Comment se formalise la construction identitaire à travers l’appropriation de l’espace? Telle est la principale question à laquelle répond cet ouvrage. Loin des approches purement descriptives, l’auteur propose de sonder la sphère des significations liées aux pratiques d’appropriation à partir d’une double démarche de compréhension et d’explication. Il s’attache à décoder les sens que revêtent les pratiques socio-spatiales des jeunes et ce, depuis leur propre système de représentations et leurs relations à leur famille, relations qui sont parties prenantes de la formation de l’individu. L’une des hypothèses majeures est que l’appartenance à la rue passe par une identification socio-symbolique et qu’elle se réalise à travers le mythe de l’autonomie naturelle et par une « projection familialiste » qui nourrit les interactions des jeunes entre eux. Il s’agit pour ces derniers de sortir du non-sens. C’est pourquoi ils élaborent des repères de survie. La rue acquiert un statut d’espace transitionnel. Toutefois, cette socialisation marginalisée n’est pas exempte de dangers.

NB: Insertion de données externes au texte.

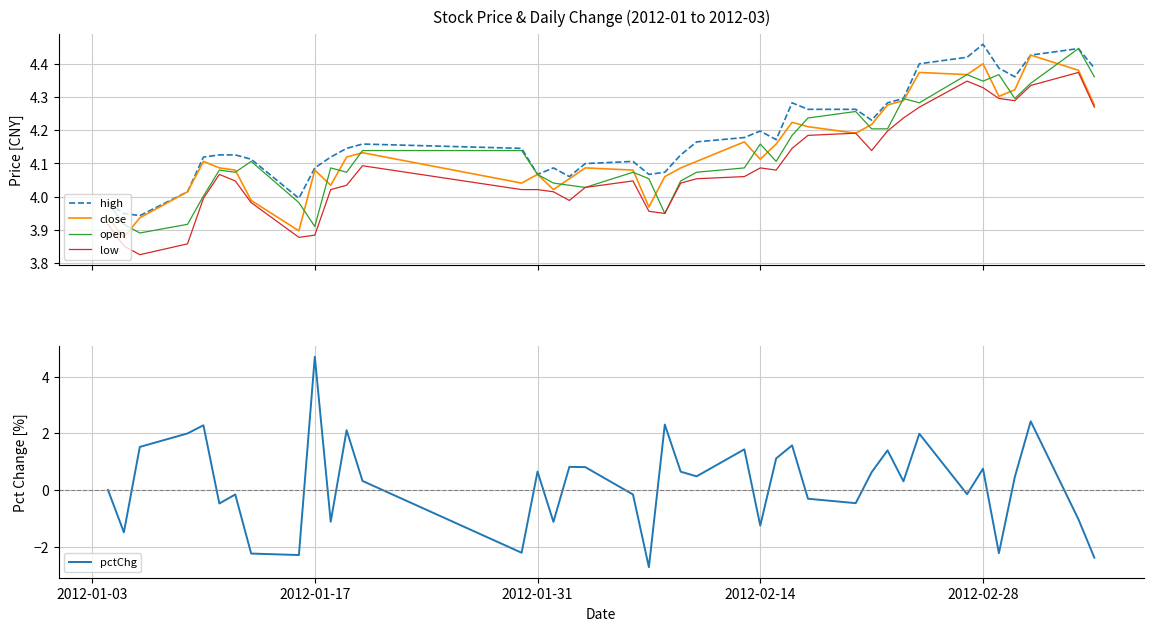

Count the number of data series in this chart.

5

L’ouvrage se divise en trois parties. La première offre une lecture critique de la littérature scientifique consacrée à la marginalité. L’auteur souligne l’inanité des approches descriptives de comportements des jeunes de la rue et reproche aux travaux consacrés à cette catégorie de faire l’économie d’un traitement théorique de leurs concepts et de leurs catégories analytiques. La deuxième partie est consacrée à une mise à l’épreuve des hypothèses, à Montréal, à partir d’un échantillon de 30 jeunes âgés de 16 à 25 ans. Le traitement des données empiriques débouche sur une typologie des parcours. Le dernier volet est opératoire avec, à l’appui, la présentation d’un exemple de modèle d’intervention sociale. Selon l’auteur, la grande faiblesse des actions de prise en charge des jeunes réside dans leur dimension « familialiste ». Aussi souligne-t-il la nécessité d’instaurer de nouvelles formes d’identification en rupture avec ce modèle, notamment par l’intermédiaire de médiations d’inspiration socio-psychanalytique axée sur l’appropriation des actes sociaux et la formation du sujet. L’enjeu n’est pas alors de résoudre des problèmes, mais plutôt de favoriser la socialisation des jeunes.